Sen. Mike DeWine, R-Ohio, added: "He was real upbeat and very, very positive. He was trying to pump everyone up."
Sen. Arlen Specter, R-Pennsylvania, said Bush creates a strong impression up close: "He comes across as very strong, and strength is contagious. It's good to see him and how confident he is."
He added, "His best statement was his passionate statement about not showing any weakness in the face of terrorism or adversity."
Iraq and the handover
Several GOP senators said Bush made a point of stressing his commitment to the June 30 date for the turnover of power in Iraq and tried to clear up any confusion about the role newly minted U.S. Ambassador to Iraq John Negroponte will have beginning July 1.
"Ambassador Negroponte will not replace [Paul] Bremer," Sen. Jeff Sessions, R-Alabama, said after the meeting. "The new government in Iraq will replace Bremer. Negroponte will be our ambassador."
Sessions added that while the president did not offer new specifics on his plan for Iraq, he laid out a vision in which "Iraq assumes responsibility for its own future. ... They have got to step up."
"He talked about 'time to take the training wheels off,"' said Rep. Deborah Pryce, R-Ohio. "The Iraqi people have been in training, and now it's time for them to take the bike and go forward."
Bush began the session with a joke that needled Senate Majority Whip Mitch McConnell, R-Kentucky, while seeking to assure Republicans that he will fight to keep GOP control of Congress in November.
"He said, 'I want to keep Speaker Hastert in office and keep Bill Frist as Senate Majority Leader. But never mind McConnell. Just kidding, Mitch,'" recalled Specter.
Lott: 'Dobber down a little bit'
As for the GOP infighting, Sen. Trent Lott, R-Mississippi., said everyone should stop "grousing" about the various issues that "we're obsessing about in Washington" but do not matter outside the Beltway. "Some of our people need to dobber down a little bit," Lott said.
Lott, who often clashes with the administration, had nothing but praise for Bush's remarks at the private meeting. "It went well," he said. "He looked good and sounded good.

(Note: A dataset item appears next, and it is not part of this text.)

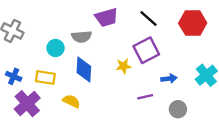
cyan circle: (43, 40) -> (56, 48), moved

I wish every American could have heard what he had to say in that room. He pulls us together and fires us up."
Lott said the president noted the soaring prices for gasoline and blamed congressional Democrats for blocking the administration's broad-based energy plan.
Bush had originally planned to have a Q&A session with lawmakers after his remarks, but instead decided to take individual queries from members as they filed out of the room.
"It's just as well," said Lott. "We'd probably ask some stupid questions anyway."